Eh bien, ces jobs-là, en Chine, ils sont en train d'être remplacés par des robots. Quand vous êtes dans un hôtel à Shanghai, c'est un robot qui vous fait le room service. Il faut bien se rendre compte de ça. Aujourd'hui, la France est totalement à la ramasse là-dessus et la robotisation, c'est la révolution de demain. Qu'est-ce qu'on va faire avec ça, monsieur le ministre ?
Mais vous parlez d'innovation technologique au sens large, en fait, dans ce que vous dites.
Non, en innovation,
on est bon en recherche, mais en robotisation industrielle... Oui, oui, mais robotisation industrielle. On n'est pas mauvais non plus sur l'ordinateur quantique et on est le seul pays européen à avoir été capable de faire Mistral. Moi, je veux bien. Les seuls qui font de l'IA aujourd'hui, c'est la Chine et les Américains et puis il y a un tout petit, soi-disant, tout petit pays. Parce que le truc, c'est on est nul, on est un tout petit pays, on ne sait rien faire. Non, je n'ai pas dit que le T.U., juste, on n'est pas très bien classé. Le seul pays qui est aujourd'hui capable à 67 millions, 68 millions d'habitants de faire un truc qui marche en IA, en Europe, ça s'appelle la France.
Je veux juste le rappeler. Ça veut dire quoi ? Il y a quelques années en arrière, on était autour de la table, Framatome dans le nucléaire, parce qu'on parle des secteurs qu'il faut bien savoir préserver, Framatome dans le nucléaire, elle est fermée en 2016 à Reva. Et aujourd'hui, vous allez me dire que Framatome ne va fermer. Certainement pas. On va dire qu'on ne sait plus faire des voitures, mais c'est faux. On sait faire des voitures. On est en train d'apprendre à savoir faire les véhicules électriques. Les véhicules électriques en France, les plus vendus, sont des véhicules français. Donc arrêtons un petit peu à dire qu'on ne sait pas faire les choses, on sait les faire.
Sébastien Martin, Marine Le Pen a annoncé notamment supprimer l'impôt de production. Pourquoi vous ne le faites pas ?
Attendez, vous avez vu le plan d'économie de Marine Le Pen ?
Là, je vous pose une question très précise. L'impôt de production.

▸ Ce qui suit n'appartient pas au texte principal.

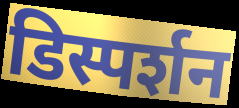
डिस्पर्शन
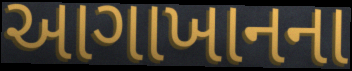
આગાખાનના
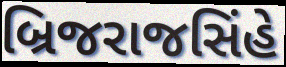
બ્રિજરાજસિંહે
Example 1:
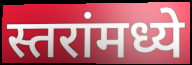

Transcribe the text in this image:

स्तरांमध्ये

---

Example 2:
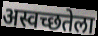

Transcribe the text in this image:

अस्वच्छतेला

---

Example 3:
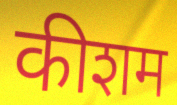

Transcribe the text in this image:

कीशम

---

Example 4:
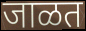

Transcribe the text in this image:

जाळत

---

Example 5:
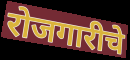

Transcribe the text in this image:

रोजगारीचे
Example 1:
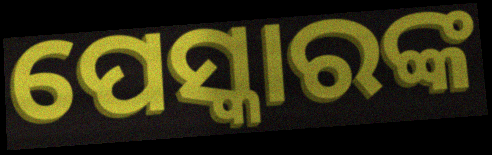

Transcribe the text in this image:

ପେସ୍କାରଙ୍କ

On a divisé par deux la CVAE. Ce n'était pas un impôt de production ? En fait, attendez, l'impôt de production, ça n'existe pas. Ce qui existe, ce sont les impôts de production. D'ailleurs, il y a des définitions qui sont un peu différentes en fonction des uns ou des autres. Là, dans les impôts de production, il y a la CFE par exemple, il y a la CVAE. Puis il y a des impôts qui sont prélevés directement par les collectivités territoriales. Donc, vous ne supprimez pas comme ça l'impôt de production d'un coup de baguette magique. Ça fait 100 milliards. En 2022, c'était 16 milliards basés sur quoi ? L'immigration, l'Europe et puis le train de vie de l'État.

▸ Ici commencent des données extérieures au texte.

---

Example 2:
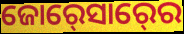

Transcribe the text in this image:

ଜୋର୍‍ସୋର୍‍ରେ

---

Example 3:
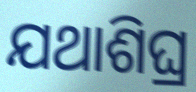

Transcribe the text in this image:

ଯଥାଶିଘ୍ର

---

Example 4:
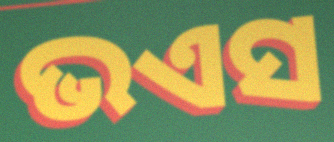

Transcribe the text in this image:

ଭଏସ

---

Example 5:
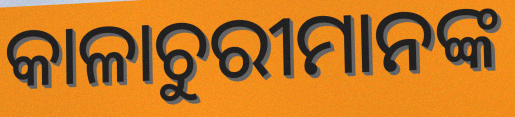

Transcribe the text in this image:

କାଳାଚୁରୀମାନଙ୍କ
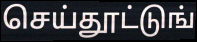
செய்தூட்டுங்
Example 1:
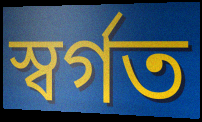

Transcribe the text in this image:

স্বৰ্গত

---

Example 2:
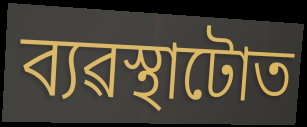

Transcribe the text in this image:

ব্যৱস্থাটোত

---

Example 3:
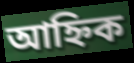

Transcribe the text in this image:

আহ্নিক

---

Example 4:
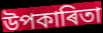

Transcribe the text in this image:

উপকাৰিতা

Aujourd'hui, c'est 120 milliards basés sur les trois mêmes choses. Sur les mêmes points. Multiplié par 10 quasiment avec exactement les mêmes recettes.

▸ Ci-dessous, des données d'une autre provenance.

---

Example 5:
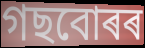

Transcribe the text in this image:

গছবোৰৰ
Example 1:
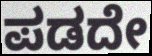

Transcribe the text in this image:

ಪಡದೇ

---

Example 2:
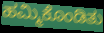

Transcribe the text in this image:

ಹಮ್ಮಿಕೊಂಡಿತು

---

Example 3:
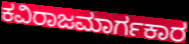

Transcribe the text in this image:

ಕವಿರಾಜಮಾರ್ಗಕಾರ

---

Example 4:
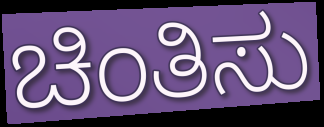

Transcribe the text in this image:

ಚಿಂತಿಸು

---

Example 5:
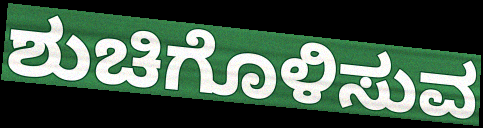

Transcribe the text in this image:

ಶುಚಿಗೊಳಿಸುವ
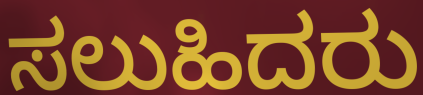
ಸಲುಹಿದರು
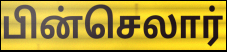
பின்செலார்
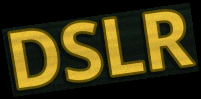
DSLR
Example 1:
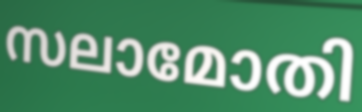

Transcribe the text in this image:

സലാമോതി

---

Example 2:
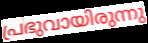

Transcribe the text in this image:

പ്രഭുവായിരുന്നു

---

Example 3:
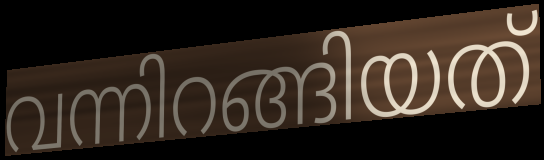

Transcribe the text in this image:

വന്നിറങ്ങിയത്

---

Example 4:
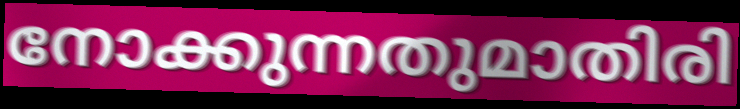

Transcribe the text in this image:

നോക്കുന്നതുമാതിരി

Merci Sébastien Martin d'avoir répondu à nos questions ce matin. Ministre de l'Industrie, il est 7h55. Merci aussi à Mickaël pour son témoignage chef d'entreprise dans le Nord. J'espère, j'espère, et Mickaël, j'en prends presque l'engagement qu'en nous écoutant chaque matin, en entendant l'expertise, l'analyse, à la fois de l'économiste Emmanuel Lechypre, de l'historien Arthur Chevalier et en étant avec nous, vous aurez peut-être envie à nouveau de participer à cette vie de la démocratie de 2027 et qu'on arrivera à vous convaincre d'aller voter. C'est aussi, je pense, notre rôle à chacun. Après, vous ferez bien ce que vous voudrez.